If I had known I would have explained the use of the bit guards and seen if that would be allowed but I wasn't given the choice for that either. My rider wasn't even allowed to get a hold of me because outside help is not allowed. That frustrated her. 
On the rudeness note, yes unacceptable and I yanked my phone out and emailed the region lady while still at the show. 
My poor pony has a sore mouth now because someone just didn't feel like following rules and my friend feels terrible even though I've stressed she did nothing wrong. Her softer bit she's used to will be fine with her but she was so fresh with the other today. I just wanted to get on and test out a new pad I might borrows for a show so I didn't bother to switch the bit until after she showed discomfort and by that time I had already decided I didn't like the pad. 
I'll be able to ride her in something she's used to tomorrow back into her old bit.


----------



## thesilverspear (Aug 20, 2009)

Your poor pony. :-( Hopefully her mouth will feel better soon.

Pony club culture seems bizarre. When I was showing dressage in normal rated shows, even big, USDF and AHSA recognised ones, I could talk to whoever I wanted. 

Writing angry emails is the way forward. Perhaps even mention in your angry email that had they discussed this with you and you could not find a happy solution, you would have pulled the horse as it would have been -- and indeed, it was -- detrimental to her welfare to be ridden without the bit guards.
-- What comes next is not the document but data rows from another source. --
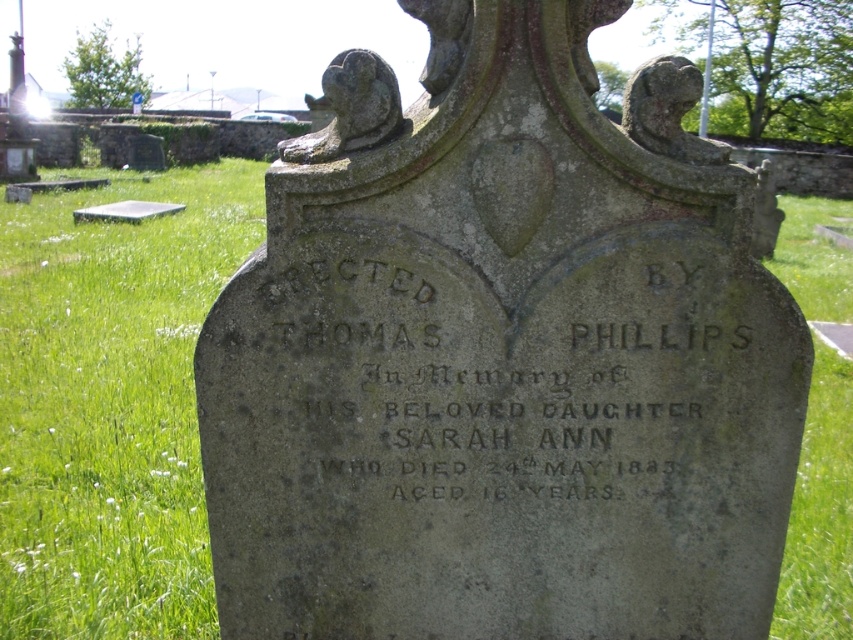
What are the coordinates of the gray stone monument at center in the image?

The gray stone monument at center is located at coordinates point (502, 358).

You are a historian examining the gray stone monument at center and the black stone inscription at center. Based on their sizes, which one is more likely to have been added later to the structure?

The black stone inscription at center is more likely to have been added later since it is much shorter than the gray stone monument at center, suggesting it was added after the main monument was already in place.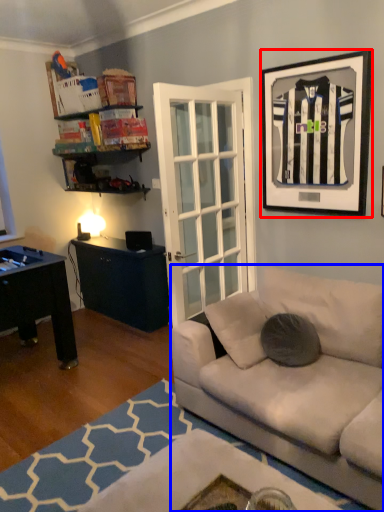
Question: Among these objects, which one is nearest to the camera, picture frame (highlighted by a red box) or studio couch (highlighted by a blue box)?

Choices:
 (A) picture frame
 (B) studio couch

Answer: (B)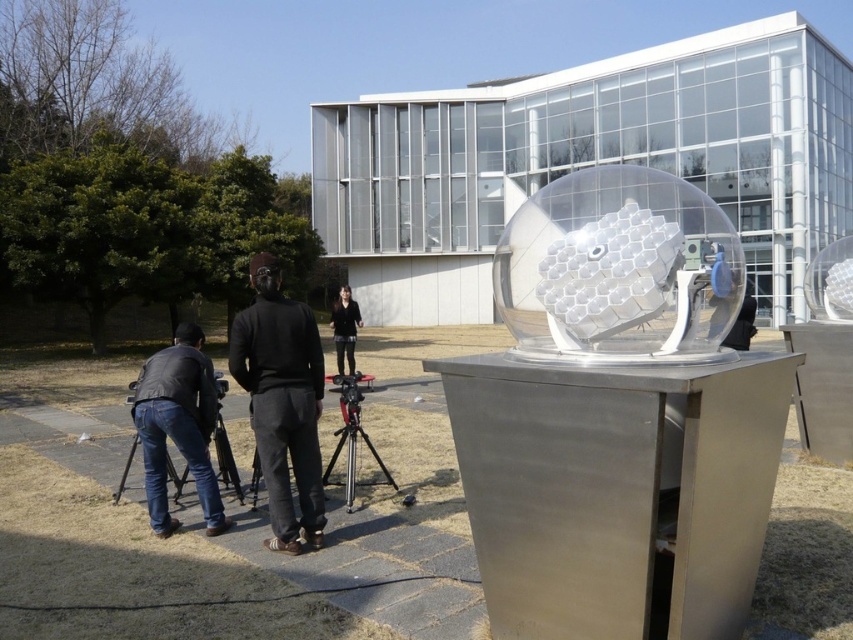
Consider the image. You are standing at the entrance of the building and see the black matte pants at center. Can you tell me what object is located exactly at the position marked by the coordinates point (282, 401)?

The point (282, 401) indicates the location of the black matte pants at center.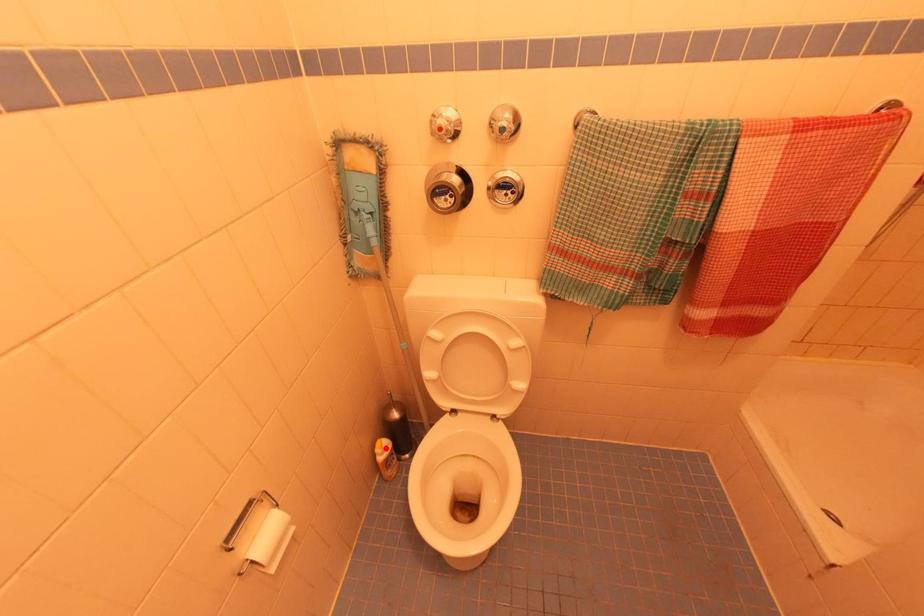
So not only were they breaking their rules in not contacting you, this lady's wankery caused your horse needless suffering and also negatively affected the rider and her team, since you implied in your first post that the ride wasn't going that well.


----------



## drafts4ever (Sep 1, 2009)

I've mentioned that. I got a concerned email back asking why this lady was so involved and I said I had no idea but I believe she was involved with the pony club my friend rides with and there is some bad blood in there. She said she will call me later to get things a bit more straight.
_Posted via Mobile Device_


----------